Vexu commented 4 years ago

I think the best way extern enum can work is @SpexGuy's second option with integer operations and exhaustive enums.

Pros:

Cons:

I have enums implemented in translate-c-2 in a way that would benefit from this proposal getting accepted.

Vexu commented 4 years ago

I think the best way extern enum can work is ...

Implemented here https://github.com/Vexu/zig/commit/7353e1798f6aca80194276dd335d5225d40f76d2 for reference.

andrewrk commented 4 years ago

Here's what's accepted:

What I'm not convinced of:

Note that extern enums do not necessarily mean "compatible with the semantics of C" - they mean "compatible with the ABI of C". Enums are not a valid way to represent flags. An enum is a scalar value; flags is a set of booleans. As far as what this means for translate-c, I think the @enumToInt / @intToEnum conversions will be fine. The messiness is a good signal that this code could be better if it were converted to zig types properly, e.g. a struct with align(0) bools. One thing to note is that @intToEnum for extern enums would have no safety check, since an extern enum would allow values that are not named.

"Beating C at its own game" -> as long as the .h file does proper C types.
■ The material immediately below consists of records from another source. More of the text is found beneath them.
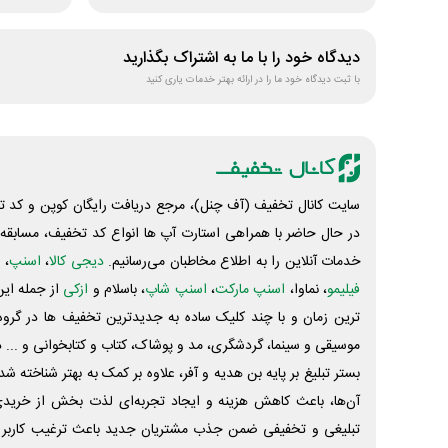
دیدگاه خود را با ما به اشتراک بگذارید
با ثبت دیدگاه خود ما را در ارائه بهتر خدمات یاری کنید
سایت کانال تخفیف (آف چنل)، مرجع دریافت رایگان کوپن و کد تخ
در حال حاضر با همراهی استارت آپ ها انواع کد تخفیف، مسابقه، 
خدمات آنلاین را به اطلاع مخاطبان می‌رسانیم.
دیجی کالا
،
اسنپ
، 
فیلیمو
، نماوا،
اسنپ مارکت
،
اسنپ شاپ
، باسلام و
ازکی
از جمله این
ترین زمان و با چند کلیک ساده به جدیدترین تخفیف ها در گروه ت
موسیقی و سینما، گردشگری، مد و پوشاک، کتاب و کتابخوانی و ... 
بستر تبلیغ بر پایه بن هدیه و آفر، علاوه بر کمک به بهتر شناخته 
آن‌ها، باعث کاهش هزینه و ایجاد تجربه‌ای لذت بخش از خرید
تبلیغی و تخفیفی ضمن جذب مشتریان جدید باعث ترغیب کاربر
Using enums for flags even in C is an abuse of the type system, and so I'm happy with that being awkward to deal with. The awkwardness is correct.

andrewrk commented 4 years ago

This is now implemented and in master branch. However, note the bug #3991

andrewrk commented 3 years ago

I re-opened this to push back on this decision. Here is my proposal:

Reasoning: nearly all the instances of extern enum in the standard library today are incorrect. It is not obvious that one should choose a regular enum with an explicit tag type over an extern enum.
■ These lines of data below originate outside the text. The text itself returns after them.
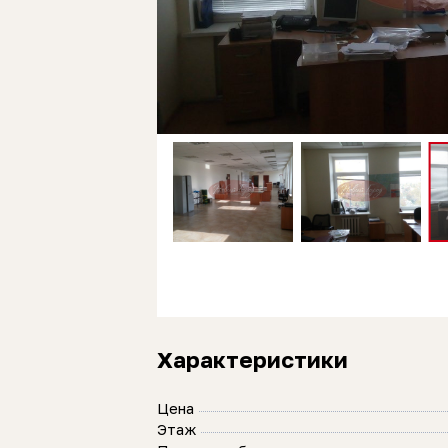
Характеристики
Цена
Этаж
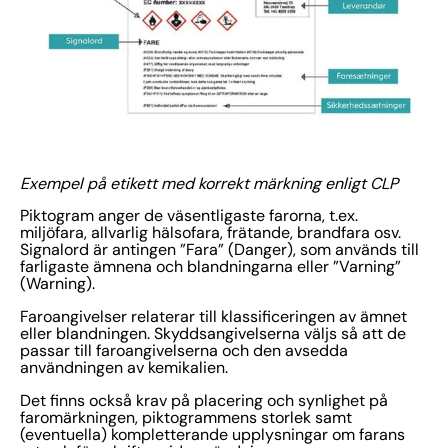
Exempel på etikett med korrekt märkning enligt CLP
Piktogram anger de väsentligaste farorna, t.ex.
miljöfara, allvarlig hälsofara, frätande, brandfara osv.
Signalord är antingen ”Fara” (Danger), som används till
farligaste ämnena och blandningarna eller ”Varning”
(Warning).
Faroangivelser relaterar till klassificeringen av ämnet
eller blandningen. Skyddsangivelserna väljs så att de
passar till faroangivelserna och den avsedda
användningen av kemikalien.
Det finns också krav på placering och synlighet på
faromärkningen, piktogrammens storlek samt
(eventuella) kompletterande upplysningar om farans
There are real consequences for field aliases; for example trying to use std.enums.directEnumArray on an extern enum tries to run O(N^2) logic at compile time due to the possible existence of field aliases.
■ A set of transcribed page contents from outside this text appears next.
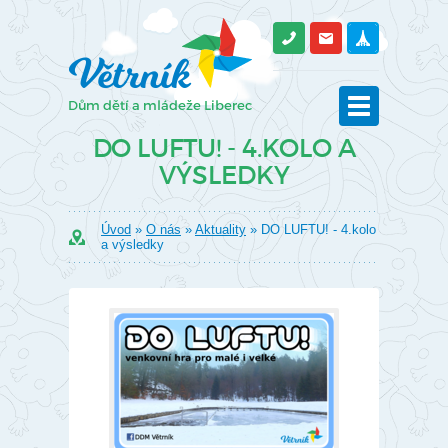
DO LUFTU! - 4.KOLO A
VÝSLEDKY
Úvod
»
O nás
»
Aktuality
» DO LUFTU! - 4.kolo
a výsledky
Enums with field aliases are a different mathematical entity, one that is more complicated to reason about, one that requires costly compromises in the compiler implementation, and one that should not be in Zig.

cryptocode commented 4 months ago

People mentioned enum flags being used in C. Here's an idiom I've been using when interacting with certain OS data structures whose enums have certain values based on other enum values:

/// Page protection flags
pub const Protection = EnumFromDecl(vm_prot_t, false, struct {
    pub const READ: u32 = 0x01;
    pub const WRITE: u32 = 0x02;
    pub const READ_WRITE: u32 = READ | WRITE;
    ...
});

This mirrors the C definition/documentation nicely, while allowing use-sites to switch on the enum:

switch (seg64.initprot) {
    ...
    .READ_WRITE => std.debug.print("Read-write case\n", .{}),
    ...
}

EnumFromDecl just walks through the declarations and produce enum fields, basically the inverse to EnumFieldStruct which already exists in the std library.

The bool parameter determines if the resulting enum should be exhaustive or not.

mlugg commented 4 months ago

@cryptocode, enum flags should be represented using packed struct.

pub const Protection = packed struct(u32) {
    read: bool, // this is the LSB
    write: bool, // and the next bit
    execute: bool, // etc
    _: u29 = 0, // remaining (padding) bits
};
cryptocode commented 4 months ago

@mlugg yeah most of time either that or just constants. But sometimes you really do want an enum, it just so happens that some fields are based on others. That is, on use-sites you wanna switch on the named combinations rather than inspecting individual flags. Narrow usecase, but when it fits it's really nice as you get the benefits of using switch (exhaustiveness being one)

Not proposing any changes to language or std, just sharing an idiom that's been useful, say, when all named flag combinations must be handled.